**** PROVIDED PASSAGE
2.2 Unless otherwise agreed in a separate, duly executed Supplier agreement or any other duly signed document, these Terms shall prevail over and supersede any conflicting terms or conditions provided by the Customer in any purchase order, correspondence, or any other documents. The Customer’s acceptance of a order confirmation issued by SevaSPL through written or electronic mode or making advance payment to SevaSPL for initiation of performance of the order or upon receipt of Products or services shall constitute full acceptance of these Terms in their entirety.
2.3 Any amendments to the Purchase Order, including any terms thereof, requires written confirmation from both the Parties, including through electronic mode.
2.4 If the offer or order confirmation is based on information provided by the Customer (such as data, figures, illustrations, drawings, system requirements, or any other specifications), it shall be binding only if the information provided is accurate and complete. In the event it is discovered after commencing with the work that the order cannot be executed as per the Customer’s specifications due to inaccuracies or omissions in the provided information, we reserve the right to withdraw from the engagement. This right to withdraw shall apply unless the Customer agrees to adopt an alternative solution proposed by SevaSPL and accepts responsibility for any additional costs or time delays incurred. Furthermore, any such withdrawal shall not entitle the Customer to claim damages or compensation from SevaSPL.
********
-- STATED TASK 1 --
According to the supplier terms, what is required for any amendment to the Purchase Order?
-- STATED TASK 2 --
Reproduce the supplier terms word for word between "2.4 If the offer" and "compensation from SevaSPL.", inclusive.
**** GIVEN DATA
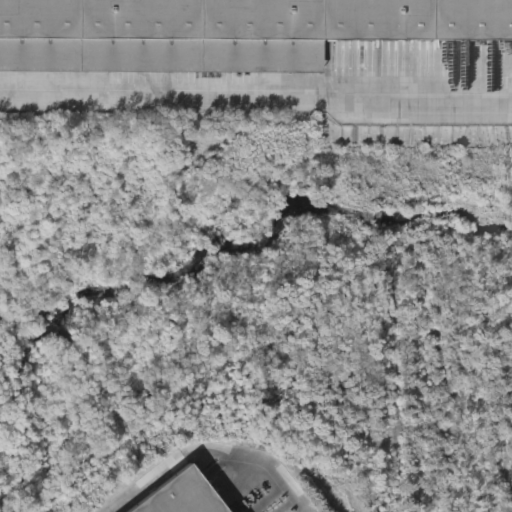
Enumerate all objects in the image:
********
-- REPLY 1 --
Written confirmation from both Parties, which may be given through electronic mode.

-- REPLY 2 --
2.4 If the offer or order confirmation is based on information provided by the Customer (such as data, figures, illustrations, drawings, system requirements, or any other specifications), it shall be binding only if the information provided is accurate and complete. In the event it is discovered after commencing with the work that the order cannot be executed as per the Customer’s specifications due to inaccuracies or omissions in the provided information, we reserve the right to withdraw from the engagement. This right to withdraw shall apply unless the Customer agrees to adopt an alternative solution proposed by SevaSPL and accepts responsibility for any additional costs or time delays incurred. Furthermore, any such withdrawal shall not entitle the Customer to claim damages or compensation from SevaSPL.